光彦「さとみちゃん…何故そんなことを…。」
さとみ「実はわたしは人間なんか大嫌いなの!」
さとみの口調は今までにないほど鋭かった。
光彦「え…?」
さとみ「わたしが羽化したての頃、ひとみお姉ちゃんにアメをくれた優しい男の子の話を聞いたの。」
光彦は、(自分だ…。)と思った。しかし、今そのようなことを言ってもさとみの心を動かすことはできないと思い、黙っていた。
さとみは続けた。
さとみ「わたしはお姉ちゃんが大好きだった。だから、その話を聞いた時は『ああ、人間ってなんて
優しいんだろう。』と思った。だけど、その優しかったお姉ちゃんが…大好きだったお姉ちゃん
が…。」
とここで、さとみの目から涙がこぼれてきた。
さとみ「わたしの目の前で人間に踏まれて死んじゃった…。わたしは悲しかった。でもその時は何とか自分を奮い立たせたの。でも…」
さとみの目に、憎しみに満ちた悲しい光が映し出された。
さとみ「…そんな矢先、わたしはプラスチックのケースに入った粒みたいなエサを巣に持ち帰ったの。

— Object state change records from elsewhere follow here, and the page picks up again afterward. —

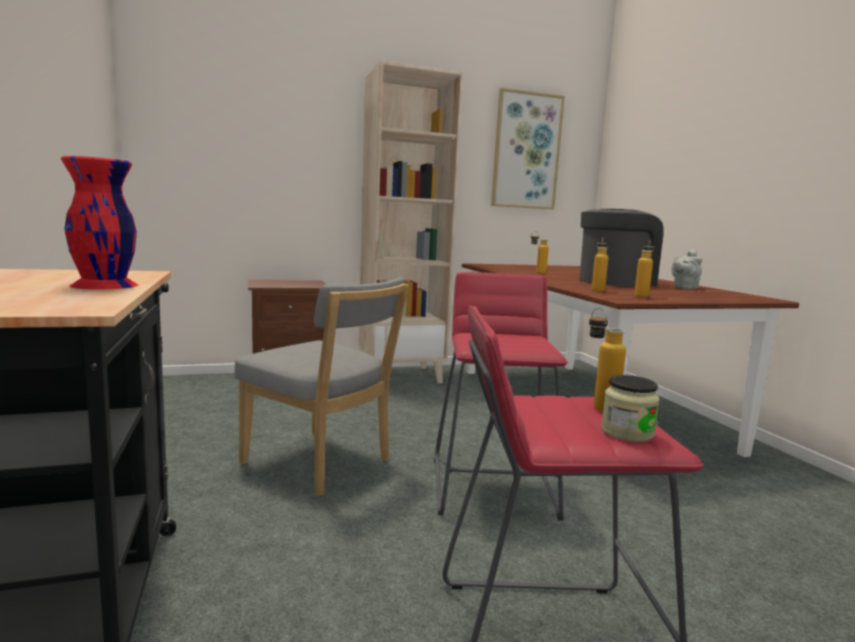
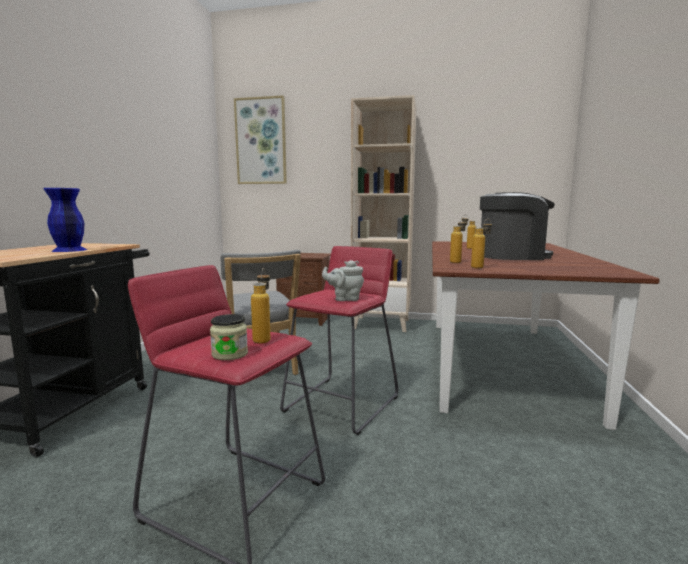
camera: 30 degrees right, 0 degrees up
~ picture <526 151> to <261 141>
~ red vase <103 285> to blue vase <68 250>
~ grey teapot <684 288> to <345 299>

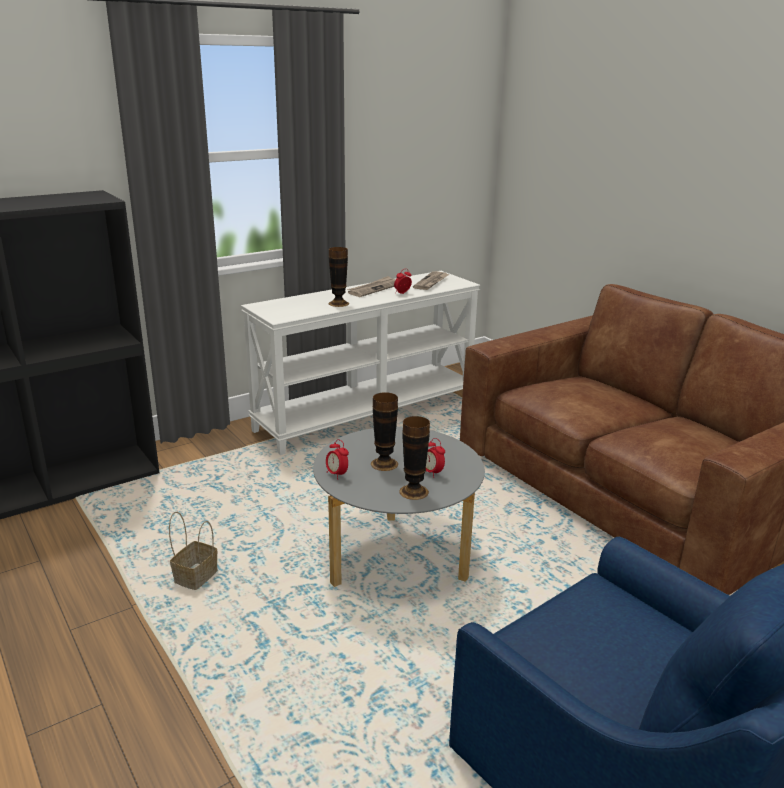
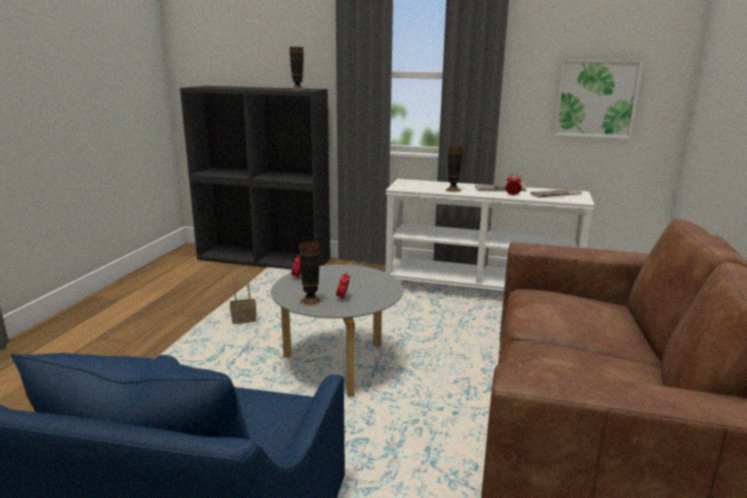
camera: 50 degrees right, 5 degrees down
~ vase <384 464> to <297 89>
+ picture <596 99>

それを食べてしばらくして、巣の仲間が苦しみだした。やがて、女王様も、姉も、妹も、みんな
みんな死んじゃった。そのエサが『一見エサだけど実は巣ごと全滅させる殺虫剤』だということ
に気付いたのは、死んでからしばらくしてからだった。」
さとみの語気はさらに強まっていく。
さとみ「わたしは人間に復讐することを誓った!人間なんてみんな殺してやる!まずお前からだ!」
光彦「う…うう…。」
光彦には、かける言葉が見つからなかった。
とその時、まゆり、あすか、みゆうの3人が起き出してきた。だがあまりのことにどうして良いのか分からない。
さとみ「死ね!」
光彦「わああっ!」
ついにさとみが光彦に包丁を突き立てて突撃してきた。
(もう、ダメか…!)
光彦や3人がそう思ったその時!
ひとみ「ご主人様、危ない!」
最後に起きてきたひとみが光彦をかばうようにしてさとみと光彦の間に割り込んだ。さとみの包丁がひとみのお腹に突き刺さった。